# Is there a quantitative measure for the nonlinearity of PDEs?

Hi all,

I understand some PDE is linear like
$\frac{\partial f}{\partial t}+\frac{\partial f}{\partial x}=0$
while some PDE is nonlinear like
$\frac{\partial f}{\partial t}+f\frac{\partial f}{\partial x}=0$

Some PDE is weak nonlinear and some is strong nonlinear.

I am wondering whether there is any quantitative measure of the nonlinearity? Many thank!

Best regards,

Joseph

fzero
Homework Helper
Gold Member
Let's write our differential equation in the form

$$\hat{D}[f] + \hat{L}f =0,$$

where ##\hat{L}## is a linear operator and ##\hat{D}## contains all of the nonlinear terms. We can assume that ##f ## belongs to a Banach space ##X## and ##\hat{D}:X\rightarrow Y##, with ##Y## another a Banach space. Then it seems that a common definition of weak nonlinearity is that ##\hat{D}## is Lipschitz continuous. This means that, given ##f_1,f_2\in X## and a metric ##d_X(,)## on ##X##, that

$$d_Y ( \hat{D}[f_1], \hat{D}[f_1] )\leq K d_X (f_1,f_2)$$

for some constant ##K\geq 0##. The wiki describes how this works for functions, rather than operators, but the ideas are the same.

This suggests that for ##f_1\neq f_2##, the quantity

$$C[f_1,f_2] = \frac{ d_Y ( \hat{D}[f_1], \hat{D}[f_1] )}{d_X (f_1,f_2)}$$

would be studied as a measure of nonlinearity.
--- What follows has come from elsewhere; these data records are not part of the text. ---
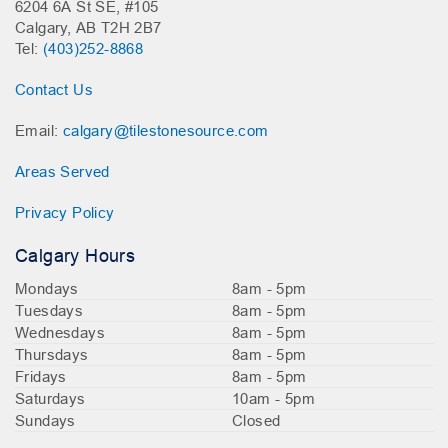
6204 6A St SE, #105
Calgary, AB T2H 2B7
Tel:
(403)252-8868
Contact Us
Email:
calgary@tilestonesource.com
Areas Served
Privacy Policy
Calgary Hours
Mondays
8am - 5pm
Tuesdays
8am - 5pm
Wednesdays
8am - 5pm
Thursdays
8am - 5pm
Fridays
8am - 5pm
Saturdays
10am - 5pm
Sundays
Closed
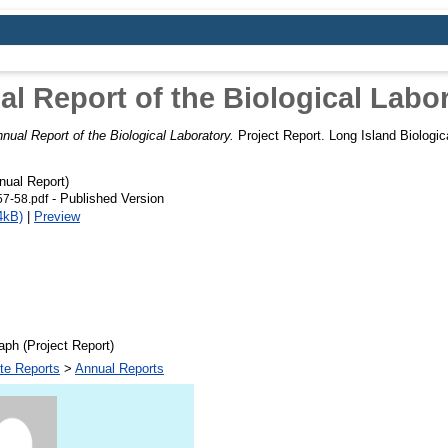
l Report of the Biological Labo
nual Report of the Biological Laboratory.
Project Report. Long Island Biologic
ual Report)
- Published Version
7-58.pdf
4kB)
|
Preview
ph (Project Report)
te Reports
>
Annual Reports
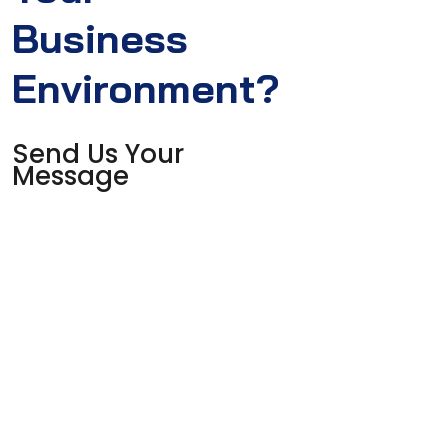
Business
Environment?
Send Us Your
Message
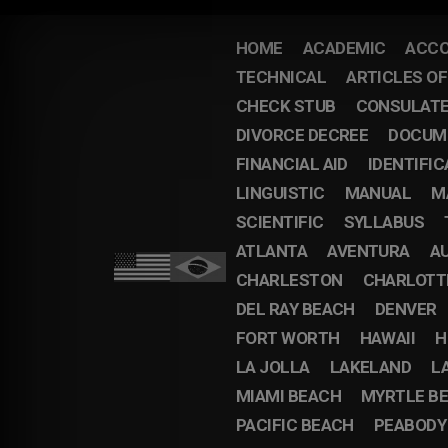
HOME
ACADEMIC
ACCO
TECHNICAL
ARTICLES O
CHECK STUB
CONSULAT
DIVORCE DECREE
DOCUM
FINANCIAL AID
IDENTIFIC
LINGUISTIC
MANUAL
M
SCIENTIFIC
SYLLABUS
ATLANTA
AVENTURA
A
CHARLESTON
CHARLOTT
DEL RAY BEACH
DENVER
FORT WORTH
HAWAII
H
LA JOLLA
LAKELAND
L
MIAMI BEACH
MYRTLE B
PACIFIC BEACH
PEABODY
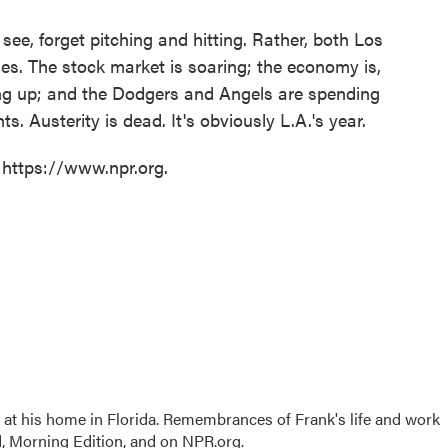
see, forget pitching and hitting. Rather, both Los
es. The stock market is soaring; the economy is,
ting up; and the Dodgers and Angels are spending
ts. Austerity is dead. It's obviously L.A.'s year.
 https://www.npr.org.
 at his home in Florida. Remembrances of Frank's life and work
, Morning Edition, and on NPR.org.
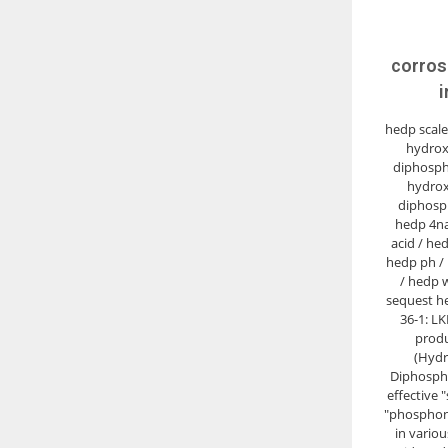
corros
i
hedp scale 
hydrox
diphosph
hydrox
diphosp
hedp 4na
acid / he
hedp ph /
/ hedp 
sequest he
36-1: LK
produ
(Hydr
Diphospho
effective 
"phosphona
in vario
There could be domains of ##X## where this is bounded and constant, while in other domains it is not. Unfortunately I am not familiar with the literature on these concepts, but perhaps the extra terminology would help your search.

Thank you fzero!

It seems a good idea. I am wondering whether this definition
$$C[f_1,f_2] = \frac{ d_Y ( \hat{D}[f_1], \hat{D}[f_2] )}{d_X (f_1,f_2)}$$
is widely use.

Many thanks!
joseph

Let's write our differential equation in the form

$$\hat{D}[f] + \hat{L}f =0,$$

where ##\hat{L}## is a linear operator and ##\hat{D}## contains all of the nonlinear terms. We can assume that ##f ## belongs to a Banach space ##X## and ##\hat{D}:X\rightarrow Y##, with ##Y## another a Banach space. Then it seems that a common definition of weak nonlinearity is that ##\hat{D}## is Lipschitz continuous. This means that, given ##f_1,f_2\in X## and a metric ##d_X(,)## on ##X##, that

$$d_Y ( \hat{D}[f_1], \hat{D}[f_1] )\leq K d_X (f_1,f_2)$$

for some constant ##K\geq 0##. The wiki describes how this works for functions, rather than operators, but the ideas are the same.

This suggests that for ##f_1\neq f_2##, the quantity

$$C[f_1,f_2] = \frac{ d_Y ( \hat{D}[f_1], \hat{D}[f_1] )}{d_X (f_1,f_2)}$$

would be studied as a measure of nonlinearity. There could be domains of ##X## where this is bounded and constant, while in other domains it is not. Unfortunately I am not familiar with the literature on these concepts, but perhaps the extra terminology would help your search.